Finding the collection id:

  1. Go to the MPC Data Catalog
  2. Find/click-on the desired collection
  3. In the Collection Overview Page, click on the "Example Notebook" tab
  4. The example notebook will contain an example of accessing the collection using the collection id.

NASA EarthData (provider key: EARTHDATA)

NASA EarthData provides access to a diverse range of providers (around 60!), where each provider has different data sources.

Access

  1. For NASA EarthData, you need to create an account at: https://urs.earthdata.nasa.gov/
  2. Add a ~/.netrc file (if it doesn't exist) and then append the following contents:
machine urs.earthdata.nasa.gov
    login <username>
    password <password>

EarthData is a provider of providers, so you must include a provider_id in your kwargs argument to the provider, like the following example that accesses ASO data from NSIDC from EarthData (config/nsidc.yaml):

collections: 
  ASO_50M_SD:
    assets:
      - data
  provider: 
    name: EARTHDATA
    kwargs:
      provider_id: NSIDC_ECS

Finding the Provider ID: Consult earthdata_providers.py for a list of providers and their provider ids.

Finding the collection id: TODO (this depends on the provider and we need to figure out a general approach)

Contributing and Development

The general flow for development looks like this:

  1. Read the Getting Started Guide - make sure you can sucessfully download some data, and make sure to install this repository in editable mode pip install -e .

  2. Create a new branch for your feature.

  3. Edit the code.

  4. Run linters and tests (see subsections below)

  5. Commit your changes, push to the branch, and open a pull request.

  6. ???

  7. Profit $$$

Linting

Following TorchGeo (and literally copying their docs), we use the following linters:

Use git pre-commit hooks to automatically run these checks before each commit. pre-commit is a tool that automatically runs linters locally, so that you don't have to remember to run them manually and then have your code flagged by CI. You can setup pre-commit with:

pip install pre-commit
pre-commit install
pre-commit run --all-files

Useful links

OmegaConf References for Config

Related Projects

  • Sat-Extractor.
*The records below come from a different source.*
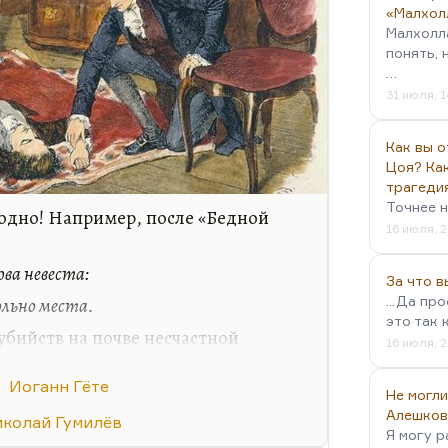
«Малхол
Малхолл
понять, 
…
31 июля, 1
Как вы о
Цоя? Как
трагеди
Точнее н
одно! Например, после «Бедной
16 июля, 2
ва невеста:
За что 
ольно места.
...Да пр
это так 
убийств на почве несчастной
16 июля, 2
среди простолюдинок
Карамзина), вполне себе имело
Иоганн Гёте
Не могли
волны суицидов и вообще такого
Алешков
колай Гумилёв
ажание литературе очень
Я могу р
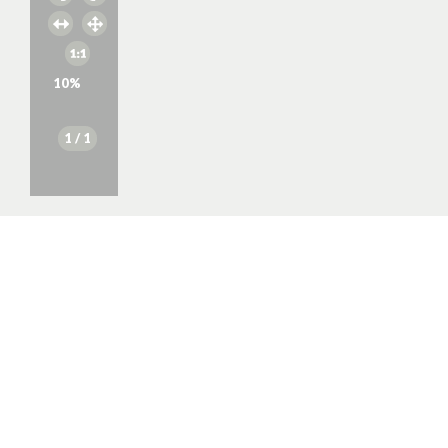
10
%
1
/ 1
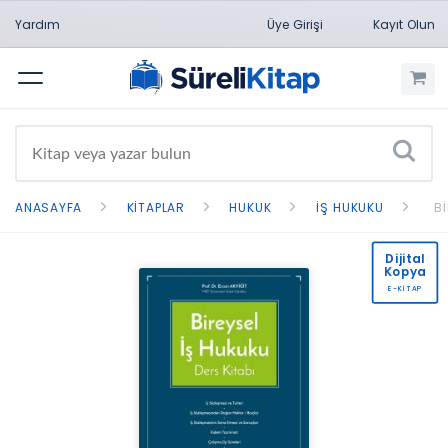
Yardım
Üye Girişi
Kayıt Olun
Menü
ANASAYFA
KITAPLAR
HUKUK
İŞ HUKUKU
B
Dijital
Kopya
E-KİTAP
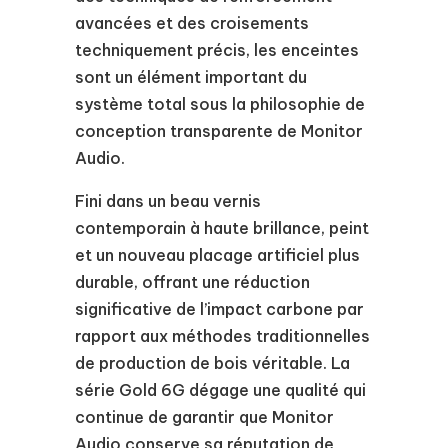
avancées et des croisements
techniquement précis, les enceintes
sont un élément important du
système total sous la philosophie de
conception transparente de Monitor
Audio.
Fini dans un beau vernis
contemporain à haute brillance, peint
et un nouveau placage artificiel plus
durable, offrant une réduction
significative de l’impact carbone par
rapport aux méthodes traditionnelles
de production de bois véritable. La
série Gold 6G dégage une qualité qui
continue de garantir que Monitor
Audio conserve sa réputation de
Sat-Extractor has a similar goal as MetaEarth, though at the moment it has been designed to run on Google Compute Engine, and as of the start of MetaEarth, Sat-Extractor can only be used with Sen2 and LandSats out-of-the-box. By starting MetaEarth with Microsoft's Planetary Computer, MetaEarth immediately has access to their full data catalog: https://planetarycomputer.microsoft.com/catalog (which subsumes the data accessible by Sat-Extractor plus ~100 other sources). Still, Sat-Extractor is an awesome and highly-configurable project: please use and support it if Sat-Extractor aligns with your goals =).